一般講演(ポスター発表) P1-P-428  (Poster presentation)

冷温帯ブナ林のマスティングにともなう細根動態の長期変動

*仲畑了(京都大学農学研究科), 楢本正明(静岡大学農学研究科), 佐藤雅子(静岡大学農学研究科), 水永博己(静岡大学農学研究科)

ブナ樹木には、種子生産が空間的に同調しながら大きく年変動するマスティングの現象が顕著に表れる傾向がある。そのため、ブナ林生態系の純一次生産や炭素分配機構はそれに関連して大きく年変動する可能性がある。一方、樹木の細根は養分・水分の吸収のみならず、森林地下部への炭素供給源としても大きな役割を担っている。
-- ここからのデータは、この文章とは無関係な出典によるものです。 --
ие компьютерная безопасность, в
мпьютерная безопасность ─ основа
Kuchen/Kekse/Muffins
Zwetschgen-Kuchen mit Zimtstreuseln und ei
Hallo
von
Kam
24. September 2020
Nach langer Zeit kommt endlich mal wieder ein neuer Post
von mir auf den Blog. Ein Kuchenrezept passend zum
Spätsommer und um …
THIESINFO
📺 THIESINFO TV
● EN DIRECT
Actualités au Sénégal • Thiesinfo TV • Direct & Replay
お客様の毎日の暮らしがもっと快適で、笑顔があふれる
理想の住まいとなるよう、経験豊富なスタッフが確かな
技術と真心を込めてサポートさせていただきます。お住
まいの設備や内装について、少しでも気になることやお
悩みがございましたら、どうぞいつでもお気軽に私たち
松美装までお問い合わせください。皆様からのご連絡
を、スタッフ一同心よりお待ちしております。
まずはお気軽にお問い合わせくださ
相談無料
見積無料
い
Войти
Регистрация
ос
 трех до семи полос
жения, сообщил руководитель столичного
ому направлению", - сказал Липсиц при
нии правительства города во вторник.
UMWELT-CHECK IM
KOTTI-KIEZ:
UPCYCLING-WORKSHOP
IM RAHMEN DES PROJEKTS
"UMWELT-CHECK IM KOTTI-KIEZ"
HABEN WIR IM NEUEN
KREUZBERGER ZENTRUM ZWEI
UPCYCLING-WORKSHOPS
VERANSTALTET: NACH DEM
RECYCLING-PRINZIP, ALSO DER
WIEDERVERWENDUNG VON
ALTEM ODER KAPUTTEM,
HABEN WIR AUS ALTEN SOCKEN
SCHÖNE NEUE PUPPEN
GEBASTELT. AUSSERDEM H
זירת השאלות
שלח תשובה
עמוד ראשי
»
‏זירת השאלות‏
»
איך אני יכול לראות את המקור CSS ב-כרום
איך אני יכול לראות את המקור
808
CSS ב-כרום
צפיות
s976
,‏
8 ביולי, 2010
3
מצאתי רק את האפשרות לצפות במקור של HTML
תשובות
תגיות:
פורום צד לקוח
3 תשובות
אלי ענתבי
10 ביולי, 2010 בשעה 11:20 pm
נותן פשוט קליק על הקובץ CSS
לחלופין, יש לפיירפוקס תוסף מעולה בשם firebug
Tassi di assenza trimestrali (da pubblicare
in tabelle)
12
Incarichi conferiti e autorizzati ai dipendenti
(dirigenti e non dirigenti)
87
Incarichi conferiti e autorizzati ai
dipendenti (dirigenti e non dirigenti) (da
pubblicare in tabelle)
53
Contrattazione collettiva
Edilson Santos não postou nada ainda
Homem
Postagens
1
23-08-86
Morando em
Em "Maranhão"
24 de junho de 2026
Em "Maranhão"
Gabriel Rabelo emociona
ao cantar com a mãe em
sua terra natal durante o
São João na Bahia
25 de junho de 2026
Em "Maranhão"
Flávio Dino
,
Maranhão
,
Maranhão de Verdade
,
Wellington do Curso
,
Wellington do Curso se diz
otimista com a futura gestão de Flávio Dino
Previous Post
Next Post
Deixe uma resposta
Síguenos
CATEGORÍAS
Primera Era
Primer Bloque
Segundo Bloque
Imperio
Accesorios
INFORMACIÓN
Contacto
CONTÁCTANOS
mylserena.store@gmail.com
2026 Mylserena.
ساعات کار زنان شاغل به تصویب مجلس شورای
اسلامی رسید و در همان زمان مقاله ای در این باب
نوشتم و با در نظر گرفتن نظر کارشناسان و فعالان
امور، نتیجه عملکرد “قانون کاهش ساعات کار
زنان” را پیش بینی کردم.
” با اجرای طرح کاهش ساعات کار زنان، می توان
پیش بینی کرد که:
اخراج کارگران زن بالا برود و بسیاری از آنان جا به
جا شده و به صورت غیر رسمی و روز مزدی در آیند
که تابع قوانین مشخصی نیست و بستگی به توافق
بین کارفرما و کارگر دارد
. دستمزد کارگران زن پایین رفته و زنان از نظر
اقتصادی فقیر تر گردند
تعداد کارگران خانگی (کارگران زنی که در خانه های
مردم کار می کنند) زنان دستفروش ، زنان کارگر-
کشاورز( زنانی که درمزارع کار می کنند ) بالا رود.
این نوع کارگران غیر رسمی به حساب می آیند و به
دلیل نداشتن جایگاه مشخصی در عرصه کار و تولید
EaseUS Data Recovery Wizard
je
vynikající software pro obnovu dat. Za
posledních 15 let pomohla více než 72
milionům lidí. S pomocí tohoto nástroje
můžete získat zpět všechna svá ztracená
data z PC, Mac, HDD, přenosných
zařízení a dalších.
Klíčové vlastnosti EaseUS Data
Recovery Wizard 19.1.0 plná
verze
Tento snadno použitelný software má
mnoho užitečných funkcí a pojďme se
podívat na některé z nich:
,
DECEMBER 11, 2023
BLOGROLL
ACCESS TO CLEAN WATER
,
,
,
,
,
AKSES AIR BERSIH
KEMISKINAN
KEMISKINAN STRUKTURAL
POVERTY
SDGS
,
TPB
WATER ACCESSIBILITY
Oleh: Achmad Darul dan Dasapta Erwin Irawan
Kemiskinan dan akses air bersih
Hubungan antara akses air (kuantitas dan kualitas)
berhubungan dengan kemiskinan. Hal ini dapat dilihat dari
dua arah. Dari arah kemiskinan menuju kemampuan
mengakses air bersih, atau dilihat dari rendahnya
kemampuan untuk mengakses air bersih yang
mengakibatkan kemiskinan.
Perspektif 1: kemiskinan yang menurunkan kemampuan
森林のより長期的な生態系生産動態を把握するうえで細根動態の経年観測は必要不可欠であるが、マスティングをともなう森林においては、その現象が炭素分配機構に及ぼす影響を評価する必要がある。本研究の目的は、数年間の細根観察データをもとに、ブナ林におけるマスティングと細根生産動態との相関関係を明らかにすることにある。新潟県の苗場山系に位置するブナ天然林を対象に、リタートラップ法とミニライゾトロン法を用いて地上部リター生産と地下部細根動態を測定した。2008年から2015年にかけてリタートラップを16個設置し各年の葉・種子生産量を推定した。2008年8月に4本のミニライゾトロンチューブを埋設し、2009年から2015年の積雪期を除いた期間に、約1か月間隔で土壌断面を撮影した。細根画像データを画像解析し、画像面積ベースの細根生産量を求めた。対象とするブナ林では、2009年から2015年まで隔年でマスティングが観測された。細根生産動態は各年で明瞭な季節変動を示したが、その変動パターンは年ごとに異なっていた。種子生産量と年間細根生産量との間に相関関係はなかった。しかし、各年の種子生産量とその当年春および前年秋の細根生産量の間に正の相関が示され、一方で、種子生産量と当年秋および翌年春の細根生産量との間には負の相関が示唆された。ブナ種子の形成は春から夏ごろに行われるため、この結果は、ブナ林ではマスティングで種子を多く形成する直前に細根生産が活発になるが、種子を多く形成した直後は細根生産が抑制されることを示唆していると考えられる。